* Work to be completed *
Copy every record word for word. The images stay behind.

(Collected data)
Content starts

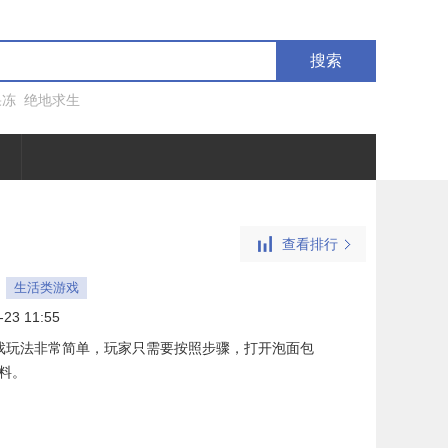
搜索
果冻
绝地求生
查看排行
生活类游戏
-23 11:55
戏玩法非常简单，玩家只需要按照步骤，打开泡面包
料。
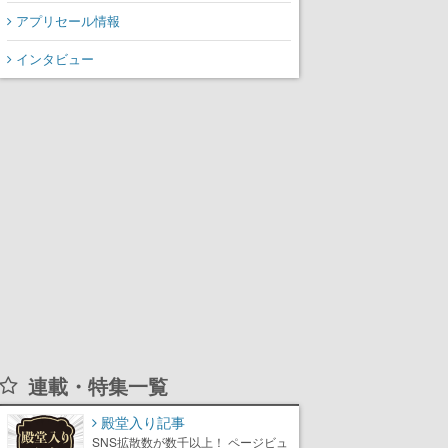
アプリセール情報
インタビュー
連載・特集一覧
殿堂入り記事
SNS拡散数が数千以上！ ページビュ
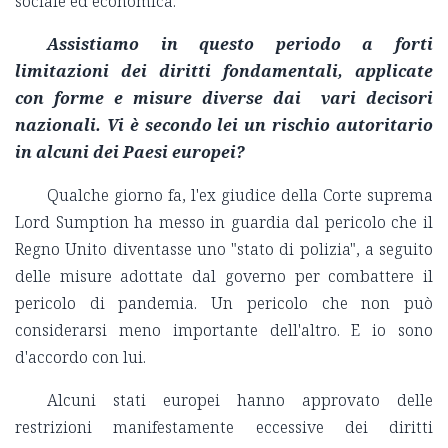
sociale ed economica.
Assistiamo in questo periodo a forti
limitazioni dei diritti fondamentali, applicate
con forme e misure diverse dai vari decisori
nazionali. Vi è secondo lei un rischio autoritario
in alcuni dei Paesi europei?
Qualche giorno fa, l'ex giudice della Corte suprema
Lord Sumption ha messo in guardia dal pericolo che il
Regno Unito diventasse uno "stato di polizia", a seguito
delle misure adottate dal governo per combattere il
pericolo di pandemia. Un pericolo che non può
considerarsi meno importante dell'altro. E io sono
d'accordo con lui.
Alcuni stati europei hanno approvato delle
restrizioni manifestamente eccessive dei diritti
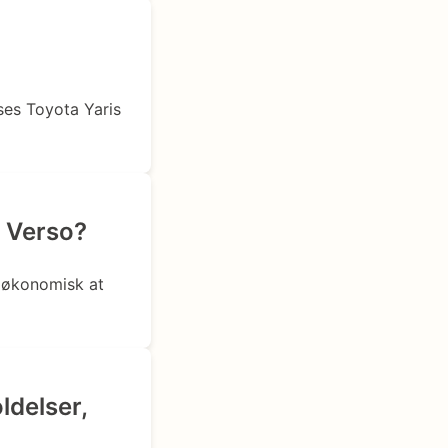
ses Toyota Yaris
 Verso?
n økonomisk at
ldelser,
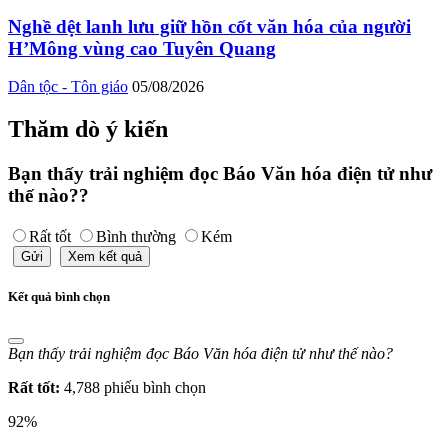
Nghề dệt lanh lưu giữ hồn cốt văn hóa của người
H’Mông vùng cao Tuyên Quang
Dân tộc - Tôn giáo
05/08/2026
Thăm dò ý kiến
Bạn thấy trải nghiệm đọc Báo Văn hóa điện tử như
thế nào??
Rất tốt
Bình thường
Kém
Gửi
Xem kết quả
Kết quả bình chọn
Bạn thấy trải nghiệm đọc Báo Văn hóa điện tử như thế nào?
Rất tốt:
4,788 phiếu bình chọn
92%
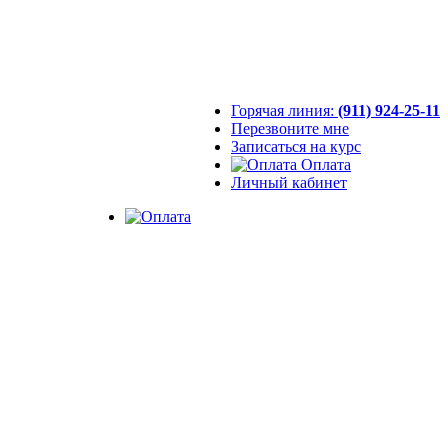
Горячая линия:
(911) 924-25-11
Перезвоните мне
Записаться на курс
Оплата
Личный кабинет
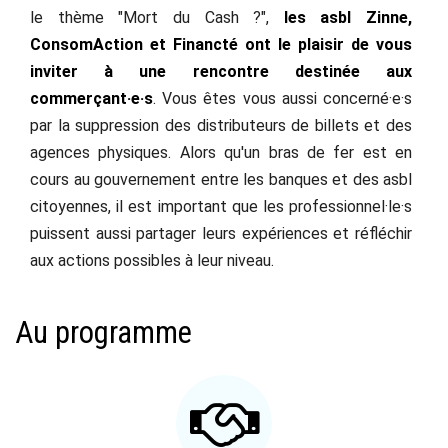
le thème "Mort du Cash ?",
les asbl Zinne,
ConsomAction et Financté ont le plaisir de vous
inviter à une
rencontre destinée aux
commerçant·e·s
. Vous êtes vous aussi concerné·e·s
par la suppression des distributeurs de billets et des
agences physiques. Alors qu'un bras de fer est en
cours au gouvernement entre les banques et des asbl
citoyennes, il est important que les professionnel·le·s
puissent aussi partager leurs expériences et réfléchir
aux actions possibles à leur niveau.
Au programme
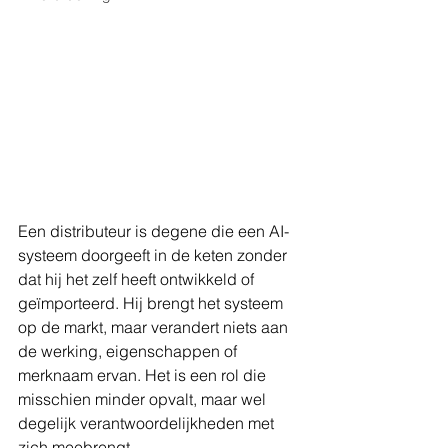
Een distributeur is degene die een AI-
systeem doorgeeft in de keten zonder 
dat hij het zelf heeft ontwikkeld of 
geïmporteerd. Hij brengt het systeem 
op de markt, maar verandert niets aan 
de werking, eigenschappen of 
merknaam ervan. Het is een rol die 
misschien minder opvalt, maar wel 
degelijk verantwoordelijkheden met 
zich meebrengt.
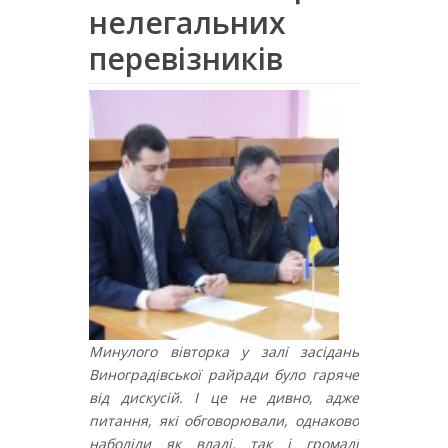
нелегальних
перевізників
Минулого вівторка у залі засідань
Виноградівської райради було гаряче
від дискусій. І це не дивно, адже
питання, які обговорювали, однаково
наболіли як владі, так і громаді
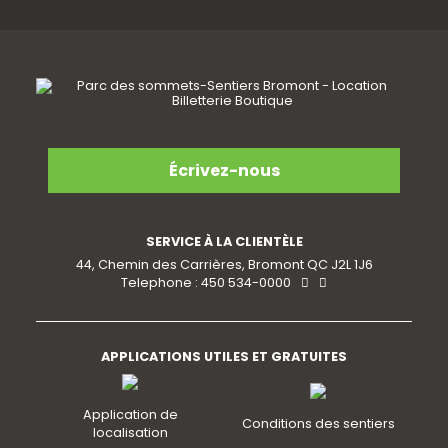
Écrivez-nous
SERVICE À LA CLIENTÈLE
44, Chemin des Carrières, Bromont QC J2L 1J6
Telephone : 450 534-0000
APPLICATIONS UTILES ET GRATUITES
Application de
Conditions des sentiers
localisation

Content ends

* Result for this exercise *
搜索
果冻
绝地求生
查看排行
生活类游戏
-23 11:55
戏玩法非常简单，玩家只需要按照步骤，打开泡面包
料。
アプリセール情報
インタビュー
連載・特集一覧
殿堂入り記事
SNS拡散数が数千以上！ ページビュ
sociale ed economica.
Assistiamo in questo periodo a forti
limitazioni dei diritti fondamentali, applicate
con forme e misure diverse dai vari decisori
nazionali. Vi è secondo lei un rischio autoritario
in alcuni dei Paesi europei?
Qualche giorno fa, l'ex giudice della Corte suprema
Lord Sumption ha messo in guardia dal pericolo che il
Regno Unito diventasse uno "stato di polizia", a seguito
delle misure adottate dal governo per combattere il
pericolo di pandemia. Un pericolo che non può
considerarsi meno importante dell'altro. E io sono
d'accordo con lui.
Alcuni stati europei hanno approvato delle
restrizioni manifestamente eccessive dei diritti
ses Toyota Yaris
 Verso?
n økonomisk at
ldelser,
Nghề dệt lanh lưu giữ hồn cốt văn hóa của người
H’Mông vùng cao Tuyên Quang
Dân tộc - Tôn giáo
05/08/2026
Thăm dò ý kiến
Bạn thấy trải nghiệm đọc Báo Văn hóa điện tử như
thế nào??
Rất tốt
Bình thường
Kém
Gửi
Xem kết quả
Kết quả bình chọn
Bạn thấy trải nghiệm đọc Báo Văn hóa điện tử như thế nào?
Rất tốt:
4,788 phiếu bình chọn
92%
Горячая линия:
(911) 924-25-11
Перезвоните мне
Записаться на курс
Оплата
Личный кабинет
le thème "Mort du Cash ?",
les asbl Zinne,
ConsomAction et Financté ont le plaisir de vous
inviter à une
rencontre destinée aux
commerçant·e·s
. Vous êtes vous aussi concerné·e·s
par la suppression des distributeurs de billets et des
agences physiques. Alors qu'un bras de fer est en
cours au gouvernement entre les banques et des asbl
citoyennes, il est important que les professionnel·le·s
puissent aussi partager leurs expériences et réfléchir
aux actions possibles à leur niveau.
Au programme
Een distributeur is degene die een AI-
systeem doorgeeft in de keten zonder 
dat hij het zelf heeft ontwikkeld of 
geïmporteerd. Hij brengt het systeem 
op de markt, maar verandert niets aan 
de werking, eigenschappen of 
merknaam ervan. Het is een rol die 
misschien minder opvalt, maar wel 
degelijk verantwoordelijkheden met 
zich meebrengt.
нелегальних
перевізників
Минулого вівторка у залі засідань
Виноградівської райради було гаряче
від дискусій. І це не дивно, адже
питання, які обговорювали, однаково
наболіли як владі, так і громаді
Écrivez-nous
SERVICE À LA CLIENTÈLE
44, Chemin des Carrières, Bromont QC J2L 1J6
Telephone : 450 534-0000
APPLICATIONS UTILES ET GRATUITES
Application de
Conditions des sentiers
localisation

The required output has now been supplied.